X_train_vectorized = vect.transform(X_train)

len(vect.get_feature_names())

3732

In [51]:
model = LogisticRegression(max_iter=500)
model.fit(X_train_vectorized, y_train)

predictions = model.predict(vect.transform(X_test))

print('AUC: ', roc_auc_score(y_test, predictions))

AUC:  0.8247262541380188


In [52]:
feature_names = np.array(vect.get_feature_names())

sorted_coef_index = model.coef_[0].argsort()
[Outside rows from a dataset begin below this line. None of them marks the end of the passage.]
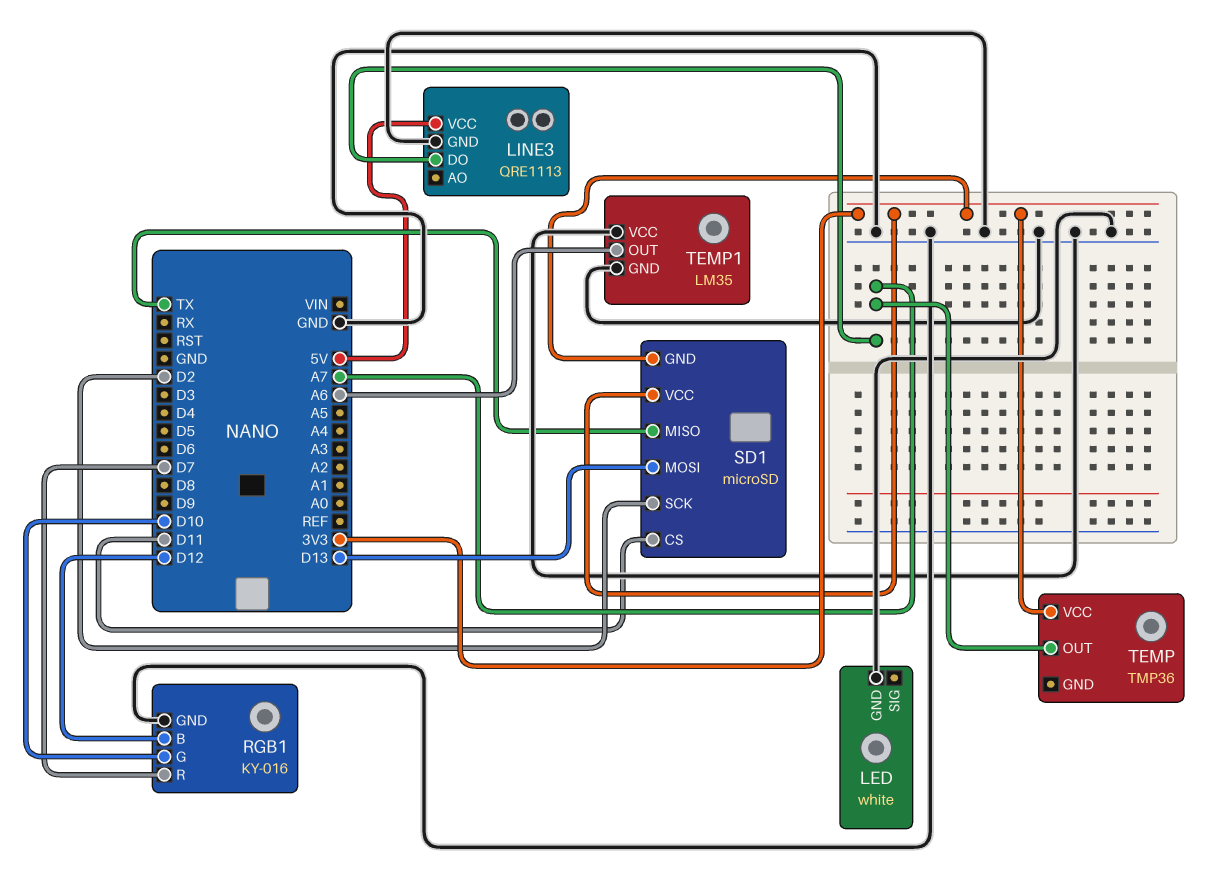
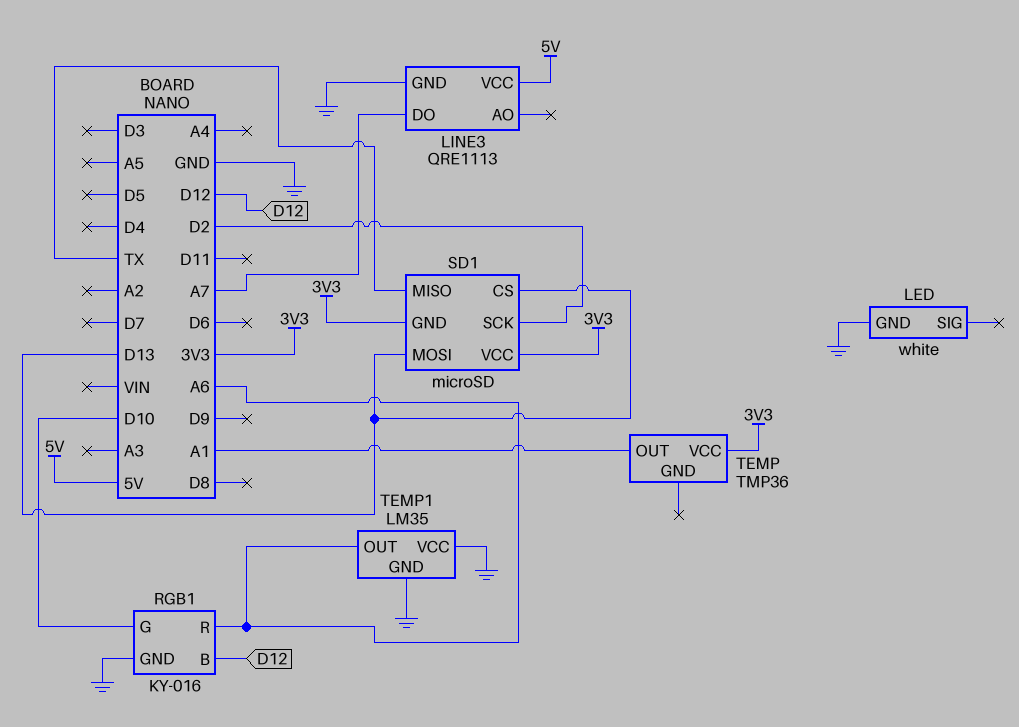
RGB1 pin R: D7 -> A6
SD1 pin CS: D11 -> D13
TEMP pin OUT: A7 -> A1

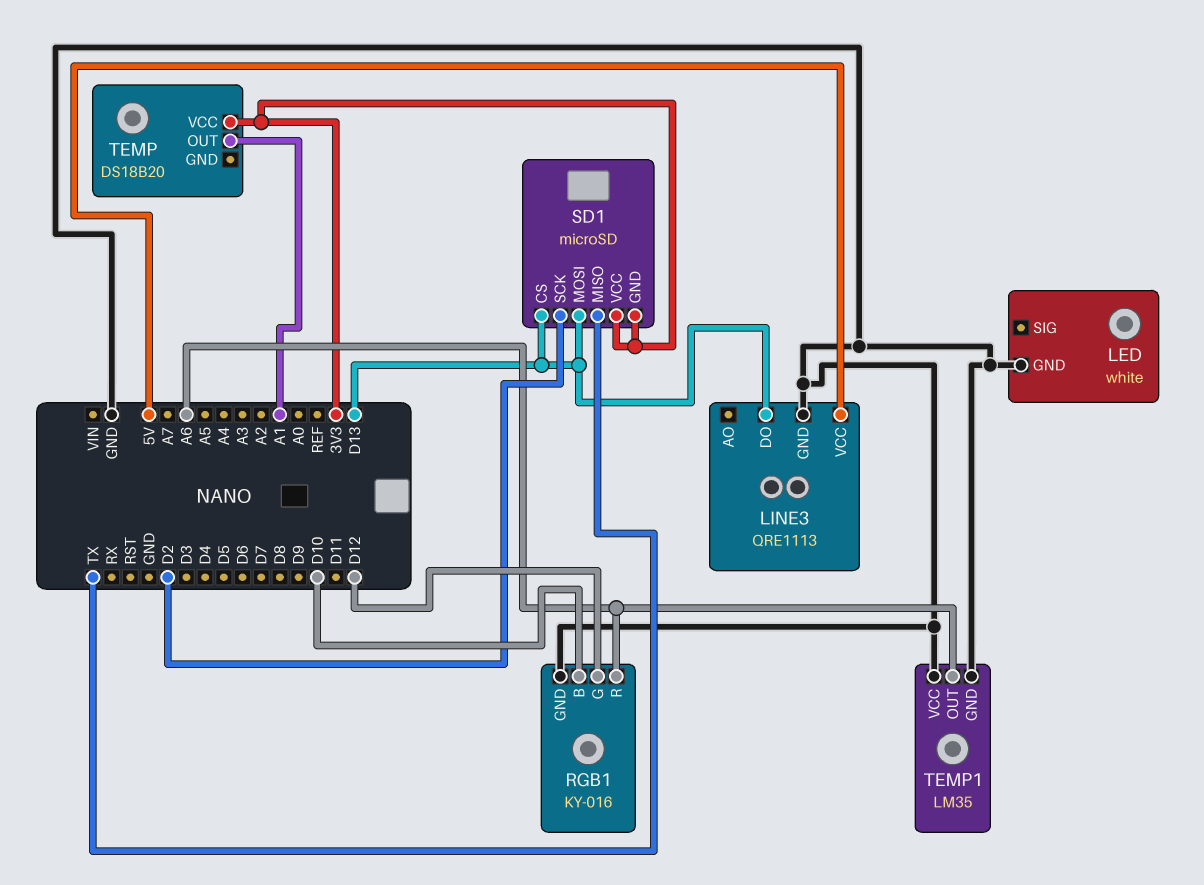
LINE3 pin DO: A7 -> D13
RGB1 pin B: D12 -> D10
RGB1 pin G: D10 -> D12
TEMP: TMP36 -> DS18B20

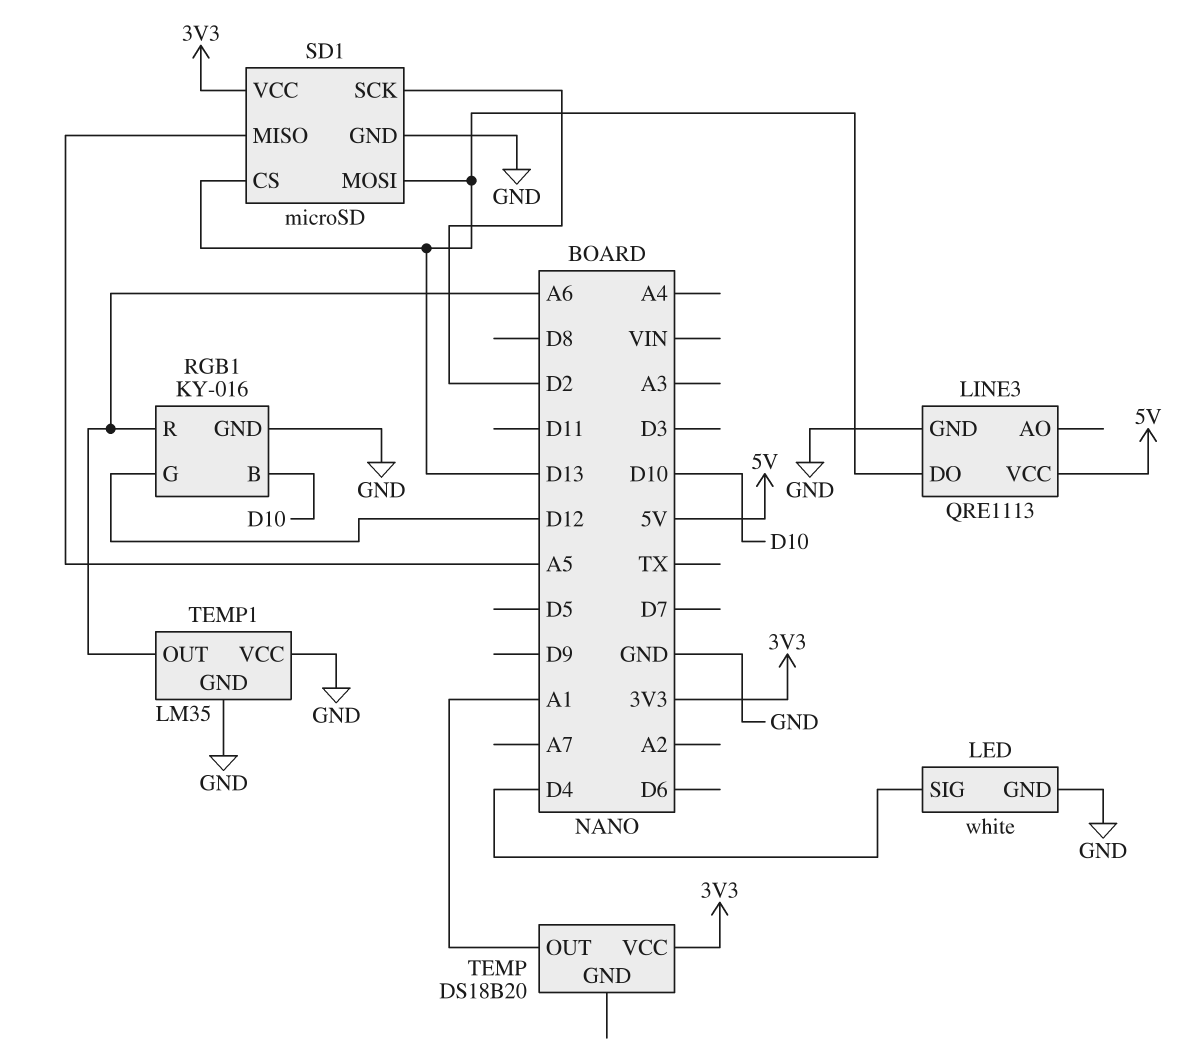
LED pin SIG: none -> D4
SD1 pin GND: 3V3 -> GND
SD1 pin MISO: TX -> A5

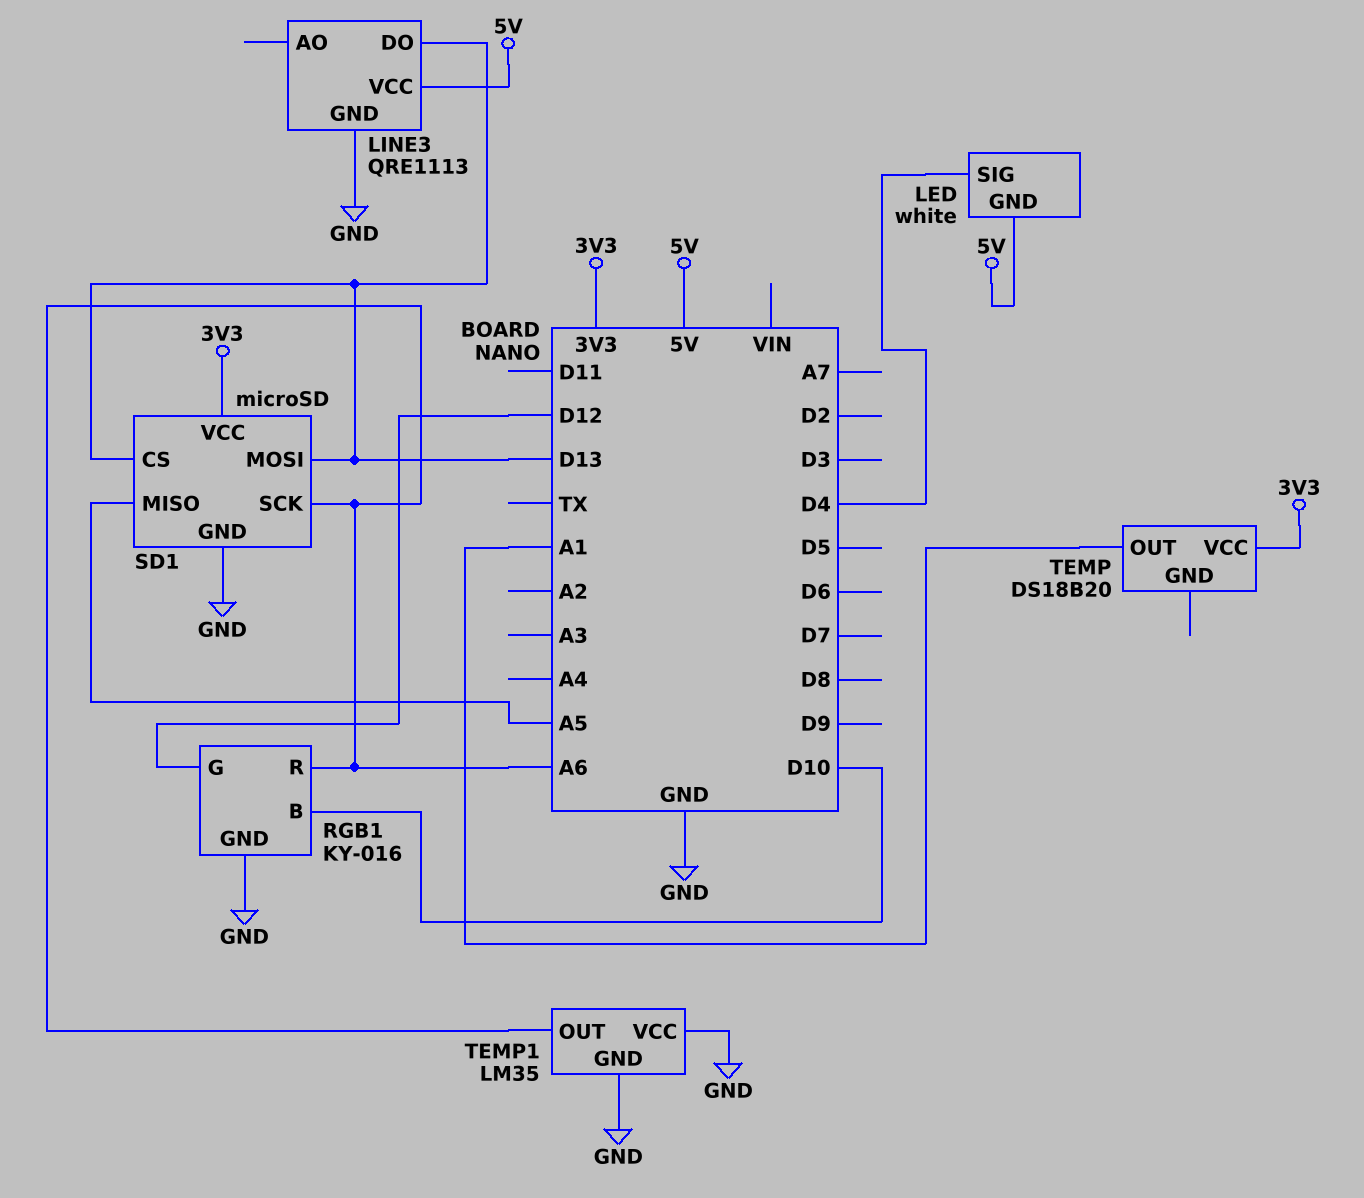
LED pin GND: GND -> 5V
SD1 pin SCK: D2 -> A6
print('Smallest Coefs:\n{}\n'.format(feature_names[sorted_coef_index[:10]]))
print('Largest Coefs: \n{}'.format(feature_names[sorted_coef_index[:-11:-1]]))

Smallest Coefs:
['bad' 'not' 'sucks' 'not good' 'sprint' 'work' 'poor' 'disappointed'
 'didn' 'doesn']

Largest Coefs: 
['love' 'great' 'excellent' 'perfect' 'excelente' 'nice' 'good' 'excelent'
 'thanks' 'awesome']


In [53]:
# These reviews are now correctly identified
print(model.predict(vect.transform(['not an issue, phone is working',
                                    'an issue, phone is not working'])))

[1 0]